Pictures stay out; everything else in the listing below is to be restated word for word.

□ □ □ □ □ □ □

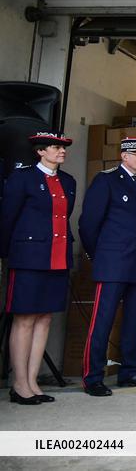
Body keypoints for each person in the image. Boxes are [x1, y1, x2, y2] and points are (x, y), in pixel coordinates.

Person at [78, 136, 136, 396]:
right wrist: (99, 255)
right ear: (124, 155)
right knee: (102, 322)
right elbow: (88, 224)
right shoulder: (107, 180)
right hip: (113, 262)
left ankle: (129, 372)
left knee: (134, 320)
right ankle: (93, 377)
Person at [0, 131, 76, 405]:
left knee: (44, 317)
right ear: (40, 151)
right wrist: (8, 254)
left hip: (57, 257)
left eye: (63, 147)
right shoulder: (22, 178)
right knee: (24, 318)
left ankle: (33, 381)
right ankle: (19, 383)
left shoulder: (68, 181)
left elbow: (64, 219)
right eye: (56, 147)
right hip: (28, 257)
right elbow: (8, 217)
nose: (62, 151)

□ □ □ □ □ □ □

**RESPONSE BOX:**
Body keypoints for each person in the image. Boxes are [x1, y1, x2, y2] and points are (x, y), in pixel coordinates.

Person at [78, 136, 136, 396]:
right wrist: (99, 255)
right ear: (124, 155)
right knee: (102, 322)
right elbow: (88, 224)
right shoulder: (107, 180)
right hip: (113, 262)
left ankle: (129, 372)
left knee: (134, 320)
right ankle: (93, 377)
Person at [0, 131, 76, 405]:
left knee: (44, 317)
right ear: (40, 151)
right wrist: (8, 254)
left hip: (57, 257)
left eye: (63, 147)
right shoulder: (22, 178)
right knee: (24, 318)
left ankle: (33, 381)
right ankle: (19, 383)
left shoulder: (68, 181)
left elbow: (64, 219)
right eye: (56, 147)
right hip: (28, 257)
right elbow: (8, 217)
nose: (62, 151)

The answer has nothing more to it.